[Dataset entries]

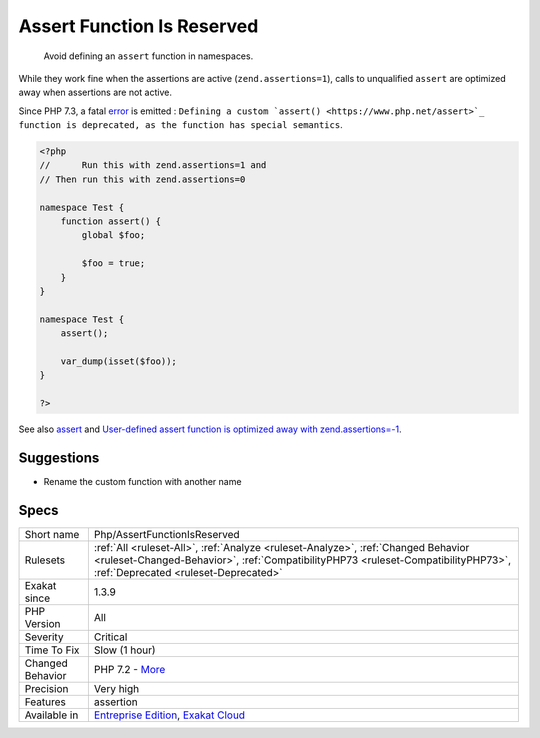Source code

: .. _php-assertfunctionisreserved:

.. _assert-function-is-reserved:

Assert Function Is Reserved
+++++++++++++++++++++++++++

  Avoid defining an ``assert`` function in namespaces. 

While they work fine when the assertions are active (``zend.assertions=1``), calls to unqualified ``assert`` are optimized away when assertions are not active. 

Since PHP 7.3, a fatal `error <https://www.php.net/error>`_ is emitted : ``Defining a custom `assert() <https://www.php.net/assert>`_ function is deprecated, as the function has special semantics``.


.. code-block:: php
   
   <?php
   //      Run this with zend.assertions=1 and 
   // Then run this with zend.assertions=0
   
   namespace Test {
       function assert() {
           global $foo;
   
           $foo = true;
       }
   }
   
   namespace Test {
       assert();
   
       var_dump(isset($foo));
   }
   
   ?>

See also `assert <https://www.php.net/assert>`_ and `User-defined assert function is optimized away with zend.assertions=-1 <https://bugs.php.net/bug.php?id=75445>`_.


Suggestions
___________

* Rename the custom function with another name




Specs
_____

+------------------+----------------------------------------------------------------------------------------------------------------------------------------------------------------------------------------------------------------+
| Short name       | Php/AssertFunctionIsReserved                                                                                                                                                                                   |
+------------------+----------------------------------------------------------------------------------------------------------------------------------------------------------------------------------------------------------------+
| Rulesets         | :ref:`All <ruleset-All>`, :ref:`Analyze <ruleset-Analyze>`, :ref:`Changed Behavior <ruleset-Changed-Behavior>`, :ref:`CompatibilityPHP73 <ruleset-CompatibilityPHP73>`, :ref:`Deprecated <ruleset-Deprecated>` |
+------------------+----------------------------------------------------------------------------------------------------------------------------------------------------------------------------------------------------------------+
| Exakat since     | 1.3.9                                                                                                                                                                                                          |
+------------------+----------------------------------------------------------------------------------------------------------------------------------------------------------------------------------------------------------------+
| PHP Version      | All                                                                                                                                                                                                            |
+------------------+----------------------------------------------------------------------------------------------------------------------------------------------------------------------------------------------------------------+
| Severity         | Critical                                                                                                                                                                                                       |
+------------------+----------------------------------------------------------------------------------------------------------------------------------------------------------------------------------------------------------------+
| Time To Fix      | Slow (1 hour)                                                                                                                                                                                                  |
+------------------+----------------------------------------------------------------------------------------------------------------------------------------------------------------------------------------------------------------+
| Changed Behavior | PHP 7.2 - `More <https://php-changed-behaviors.readthedocs.io/en/latest/behavior/.html>`__                                                                                                                     |
+------------------+----------------------------------------------------------------------------------------------------------------------------------------------------------------------------------------------------------------+
| Precision        | Very high                                                                                                                                                                                                      |
+------------------+----------------------------------------------------------------------------------------------------------------------------------------------------------------------------------------------------------------+
| Features         | assertion                                                                                                                                                                                                      |
+------------------+----------------------------------------------------------------------------------------------------------------------------------------------------------------------------------------------------------------+
| Available in     | `Entreprise Edition <https://www.exakat.io/entreprise-edition>`_, `Exakat Cloud <https://www.exakat.io/exakat-cloud/>`_                                                                                        |
+------------------+----------------------------------------------------------------------------------------------------------------------------------------------------------------------------------------------------------------+



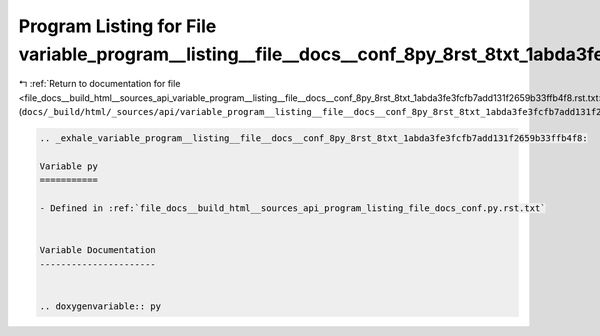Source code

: 
.. _program_listing_file_docs__build_html__sources_api_variable_program__listing__file__docs__conf_8py_8rst_8txt_1abda3fe3fcfb7add131f2659b33ffb4f8.rst.txt:

Program Listing for File variable_program__listing__file__docs__conf_8py_8rst_8txt_1abda3fe3fcfb7add131f2659b33ffb4f8.rst.txt
=============================================================================================================================

|exhale_lsh| :ref:`Return to documentation for file <file_docs__build_html__sources_api_variable_program__listing__file__docs__conf_8py_8rst_8txt_1abda3fe3fcfb7add131f2659b33ffb4f8.rst.txt>` (``docs/_build/html/_sources/api/variable_program__listing__file__docs__conf_8py_8rst_8txt_1abda3fe3fcfb7add131f2659b33ffb4f8.rst.txt``)

.. |exhale_lsh| unicode:: U+021B0 .. UPWARDS ARROW WITH TIP LEFTWARDS

.. code-block:: cpp

   .. _exhale_variable_program__listing__file__docs__conf_8py_8rst_8txt_1abda3fe3fcfb7add131f2659b33ffb4f8:
   
   Variable py
   ===========
   
   - Defined in :ref:`file_docs__build_html__sources_api_program_listing_file_docs_conf.py.rst.txt`
   
   
   Variable Documentation
   ----------------------
   
   
   .. doxygenvariable:: py
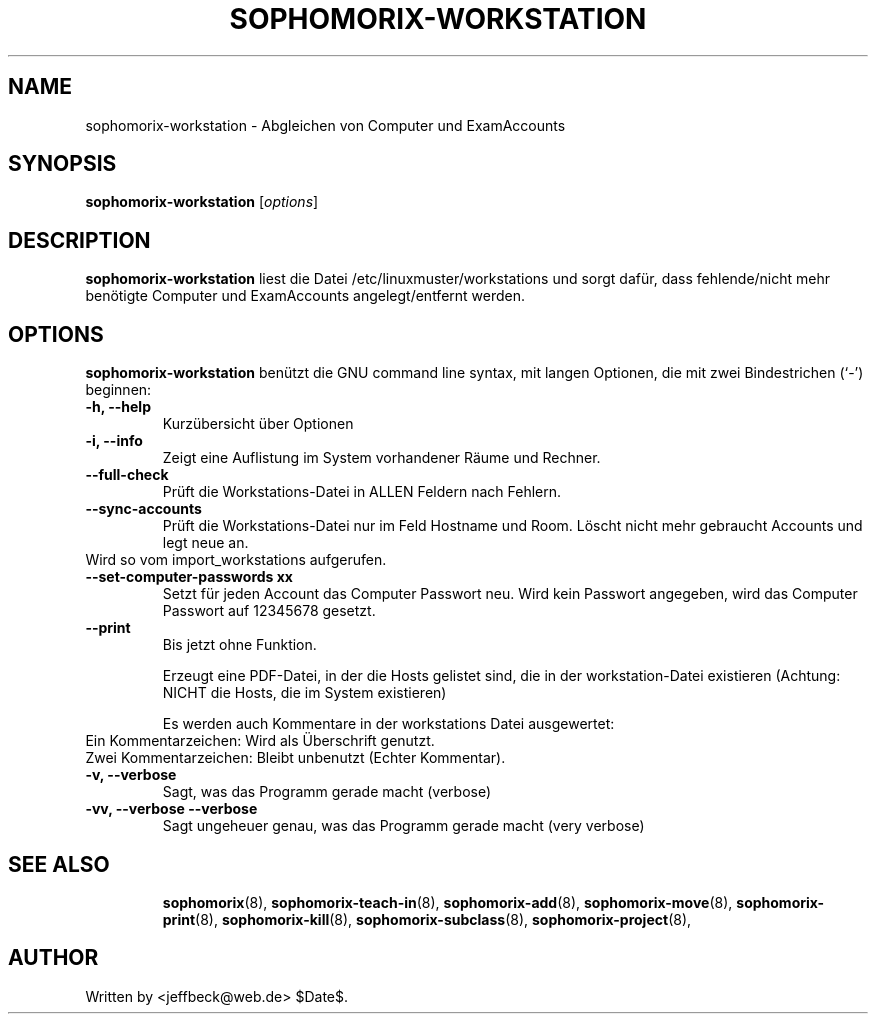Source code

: .\"                                      Hey, EMACS: -*- nroff -*-
.\" First parameter, NAME, should be all caps
.\" Second parameter, SECTION, should be 1-8, maybe w/ subsection
.\" other parameters are allowed: see man(7), man(1)
.TH SOPHOMORIX-WORKSTATION 8 "August 03, 2010"
.\" Please adjust this date whenever revising the manpage.
.\"
.\" Some roff macros, for reference:
.\" .nh        disable hyphenation
.\" .hy        enable hyphenation
.\" .ad l      left justify
.\" .ad b      justify to both left and right margins
.\" .nf        disable filling
.\" .fi        enable filling
.\" .br        insert line break
.\" .sp <n>    insert n+1 empty lines
.\" for manpage-specific macros, see man(7)
.SH NAME
sophomorix-workstation \- Abgleichen von Computer und ExamAccounts
.SH SYNOPSIS
.B sophomorix-workstation
.RI [ options ]
.br
.SH DESCRIPTION
.B sophomorix-workstation
liest die Datei /etc/linuxmuster/workstations und sorgt dafür, dass
fehlende/nicht mehr benötigte Computer und ExamAccounts
angelegt/entfernt werden.
.PP
.SH OPTIONS
.B sophomorix-workstation
benützt die GNU command line syntax, mit langen Optionen, die mit zwei Bindestrichen (`-') beginnen:
.TP
.B -h, --help
Kurzübersicht über Optionen
.TP
.B -i, --info
Zeigt eine Auflistung im System vorhandener Räume und Rechner.
.TP
.B --full-check
Prüft die Workstations-Datei in ALLEN Feldern nach Fehlern.
.TP
.B --sync-accounts
Prüft die Workstations-Datei nur im Feld Hostname und Room. Löscht
nicht mehr gebraucht Accounts und legt neue an. 
.TP
Wird so vom import_workstations aufgerufen.
.TP
.B --set-computer-passwords xx
Setzt für jeden Account das Computer Passwort neu. Wird kein Passwort
angegeben, wird das Computer Passwort auf 12345678 gesetzt.
.TP
.B --print
Bis jetzt ohne Funktion.

Erzeugt eine PDF-Datei, in der die Hosts gelistet sind, die in der
workstation-Datei existieren (Achtung: NICHT die Hosts, die im System
existieren)

Es werden auch Kommentare in der workstations Datei ausgewertet:
.TP
Ein  Kommentarzeichen: Wird als Überschrift genutzt.
.TP
Zwei Kommentarzeichen: Bleibt unbenutzt (Echter Kommentar).
.TP
.B -v, --verbose
Sagt, was das Programm gerade macht (verbose)
.TP
.B -vv, --verbose --verbose
Sagt ungeheuer genau, was das Programm gerade macht (very verbose)
.TP

.TP
.TP
.SH SEE ALSO
.BR sophomorix (8),
.BR sophomorix-teach-in (8),
.BR sophomorix-add (8),
.BR sophomorix-move (8),
.BR sophomorix-print (8),
.BR sophomorix-kill (8),
.BR sophomorix-subclass (8),
.BR sophomorix-project (8),

.\".BR baz (1).
.\".br
.\"You can see the full options of the Programs by calling for example 
.\".IR "sophomrix-workstation -h" ,
.
.SH AUTHOR
Written by <jeffbeck@web.de> $Date$.
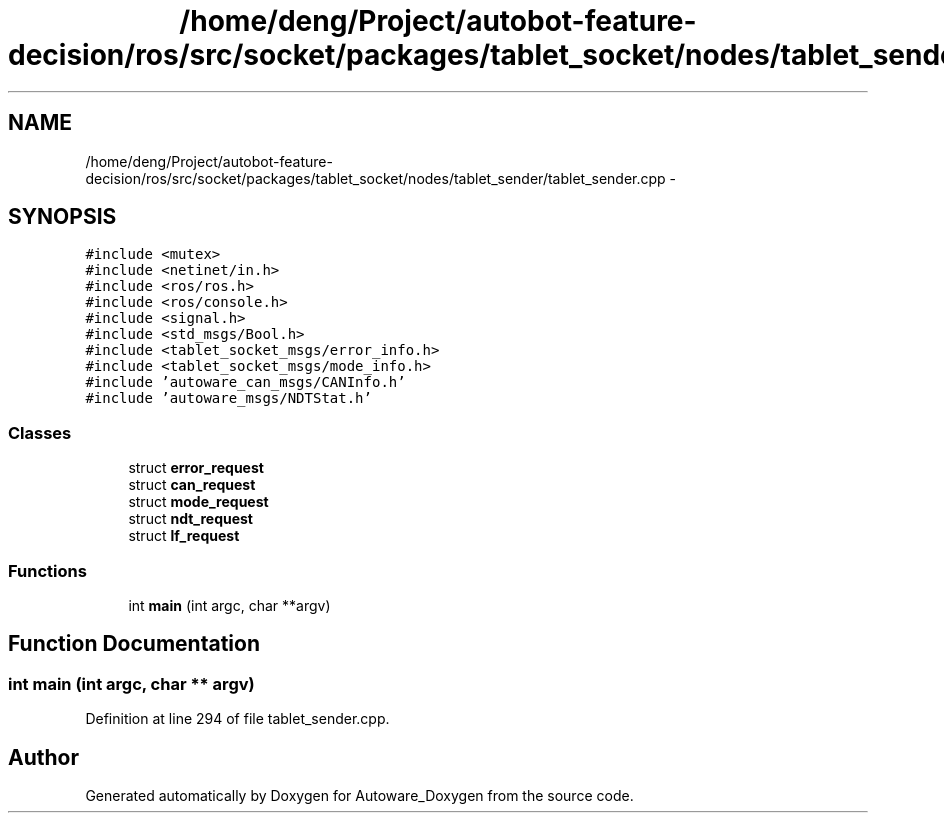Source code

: .TH "/home/deng/Project/autobot-feature-decision/ros/src/socket/packages/tablet_socket/nodes/tablet_sender/tablet_sender.cpp" 3 "Fri May 22 2020" "Autoware_Doxygen" \" -*- nroff -*-
.ad l
.nh
.SH NAME
/home/deng/Project/autobot-feature-decision/ros/src/socket/packages/tablet_socket/nodes/tablet_sender/tablet_sender.cpp \- 
.SH SYNOPSIS
.br
.PP
\fC#include <mutex>\fP
.br
\fC#include <netinet/in\&.h>\fP
.br
\fC#include <ros/ros\&.h>\fP
.br
\fC#include <ros/console\&.h>\fP
.br
\fC#include <signal\&.h>\fP
.br
\fC#include <std_msgs/Bool\&.h>\fP
.br
\fC#include <tablet_socket_msgs/error_info\&.h>\fP
.br
\fC#include <tablet_socket_msgs/mode_info\&.h>\fP
.br
\fC#include 'autoware_can_msgs/CANInfo\&.h'\fP
.br
\fC#include 'autoware_msgs/NDTStat\&.h'\fP
.br

.SS "Classes"

.in +1c
.ti -1c
.RI "struct \fBerror_request\fP"
.br
.ti -1c
.RI "struct \fBcan_request\fP"
.br
.ti -1c
.RI "struct \fBmode_request\fP"
.br
.ti -1c
.RI "struct \fBndt_request\fP"
.br
.ti -1c
.RI "struct \fBlf_request\fP"
.br
.in -1c
.SS "Functions"

.in +1c
.ti -1c
.RI "int \fBmain\fP (int argc, char **argv)"
.br
.in -1c
.SH "Function Documentation"
.PP 
.SS "int main (int argc, char ** argv)"

.PP
Definition at line 294 of file tablet_sender\&.cpp\&.
.SH "Author"
.PP 
Generated automatically by Doxygen for Autoware_Doxygen from the source code\&.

WHAT THE TASK ASKS: Print, with pictures removed, exactly the lines of the records above from the top through the line containing "While they work".

SOLUTION TO THIS PROBLEM:
Source code

: .. _php-assertfunctionisreserved:

.. _assert-function-is-reserved:

Assert Function Is Reserved
+++++++++++++++++++++++++++

  Avoid defining an ``assert`` function in namespaces. 

While they work fine when the assertions are active (``zend.assertions=1``), calls to unqualified ``assert`` are optimized away when assertions are not active. 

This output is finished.